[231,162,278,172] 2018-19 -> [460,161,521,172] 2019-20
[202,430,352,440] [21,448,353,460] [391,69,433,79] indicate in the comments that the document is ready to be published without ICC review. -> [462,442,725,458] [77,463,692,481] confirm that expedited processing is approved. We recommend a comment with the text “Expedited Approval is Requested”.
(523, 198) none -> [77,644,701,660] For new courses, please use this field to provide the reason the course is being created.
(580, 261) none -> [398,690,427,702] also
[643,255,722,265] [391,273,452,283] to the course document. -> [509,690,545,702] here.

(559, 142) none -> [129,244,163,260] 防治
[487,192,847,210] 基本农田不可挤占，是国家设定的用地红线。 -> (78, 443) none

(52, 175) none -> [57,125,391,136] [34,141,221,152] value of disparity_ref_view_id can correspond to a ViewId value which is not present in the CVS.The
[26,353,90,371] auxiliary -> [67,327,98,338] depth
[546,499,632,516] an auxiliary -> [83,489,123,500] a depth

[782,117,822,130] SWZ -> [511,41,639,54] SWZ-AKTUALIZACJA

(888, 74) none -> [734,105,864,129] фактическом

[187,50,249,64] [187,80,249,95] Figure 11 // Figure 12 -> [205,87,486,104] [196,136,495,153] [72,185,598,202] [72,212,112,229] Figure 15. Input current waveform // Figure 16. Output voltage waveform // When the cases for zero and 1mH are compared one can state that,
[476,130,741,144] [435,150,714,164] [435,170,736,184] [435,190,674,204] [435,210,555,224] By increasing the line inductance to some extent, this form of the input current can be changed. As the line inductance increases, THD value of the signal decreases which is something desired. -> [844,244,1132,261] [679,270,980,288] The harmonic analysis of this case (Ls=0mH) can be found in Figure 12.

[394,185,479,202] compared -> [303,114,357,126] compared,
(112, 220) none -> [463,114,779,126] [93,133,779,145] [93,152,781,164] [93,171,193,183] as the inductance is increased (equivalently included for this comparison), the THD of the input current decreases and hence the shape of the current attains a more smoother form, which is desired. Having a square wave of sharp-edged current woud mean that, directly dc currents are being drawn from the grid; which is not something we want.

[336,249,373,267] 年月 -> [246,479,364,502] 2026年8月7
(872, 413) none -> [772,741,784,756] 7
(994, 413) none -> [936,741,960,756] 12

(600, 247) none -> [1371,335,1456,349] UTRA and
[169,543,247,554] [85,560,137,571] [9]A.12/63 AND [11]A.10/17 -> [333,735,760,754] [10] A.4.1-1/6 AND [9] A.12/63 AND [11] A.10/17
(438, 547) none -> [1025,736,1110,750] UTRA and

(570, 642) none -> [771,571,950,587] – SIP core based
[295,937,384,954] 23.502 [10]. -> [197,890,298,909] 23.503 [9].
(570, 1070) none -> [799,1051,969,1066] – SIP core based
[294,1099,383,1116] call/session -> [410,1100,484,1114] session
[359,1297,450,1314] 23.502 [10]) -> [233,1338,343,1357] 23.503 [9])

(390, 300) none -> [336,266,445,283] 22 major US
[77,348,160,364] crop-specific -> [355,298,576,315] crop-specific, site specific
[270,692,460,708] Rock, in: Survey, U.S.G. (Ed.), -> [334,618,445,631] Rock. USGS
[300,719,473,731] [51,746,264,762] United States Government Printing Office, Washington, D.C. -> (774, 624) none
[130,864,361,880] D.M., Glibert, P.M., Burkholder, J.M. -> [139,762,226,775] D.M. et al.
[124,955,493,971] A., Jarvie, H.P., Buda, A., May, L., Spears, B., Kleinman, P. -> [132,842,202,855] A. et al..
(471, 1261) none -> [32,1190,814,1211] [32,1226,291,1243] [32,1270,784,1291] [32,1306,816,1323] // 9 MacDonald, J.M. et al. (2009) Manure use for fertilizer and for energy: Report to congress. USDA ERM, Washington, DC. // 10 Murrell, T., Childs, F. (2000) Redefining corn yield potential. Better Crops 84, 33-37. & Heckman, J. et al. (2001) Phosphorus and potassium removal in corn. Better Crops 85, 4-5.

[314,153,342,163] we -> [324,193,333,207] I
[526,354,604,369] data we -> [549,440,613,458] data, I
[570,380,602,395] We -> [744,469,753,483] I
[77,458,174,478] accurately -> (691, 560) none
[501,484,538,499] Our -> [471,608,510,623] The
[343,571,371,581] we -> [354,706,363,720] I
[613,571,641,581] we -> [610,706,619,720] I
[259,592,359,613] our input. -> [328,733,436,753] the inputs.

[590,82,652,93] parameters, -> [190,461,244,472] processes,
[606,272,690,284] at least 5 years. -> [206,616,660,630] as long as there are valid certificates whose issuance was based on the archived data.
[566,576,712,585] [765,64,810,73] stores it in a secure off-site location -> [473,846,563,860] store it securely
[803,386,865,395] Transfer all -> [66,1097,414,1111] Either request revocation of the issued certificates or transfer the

● Exercise requirements
Your task is to copy each line from the material above that includes the word "data".

● Solution to this task
[526,354,604,369] data we -> [549,440,613,458] data, I
[606,272,690,284] at least 5 years. -> [206,616,660,630] as long as there are valid certificates whose issuance was based on the archived data.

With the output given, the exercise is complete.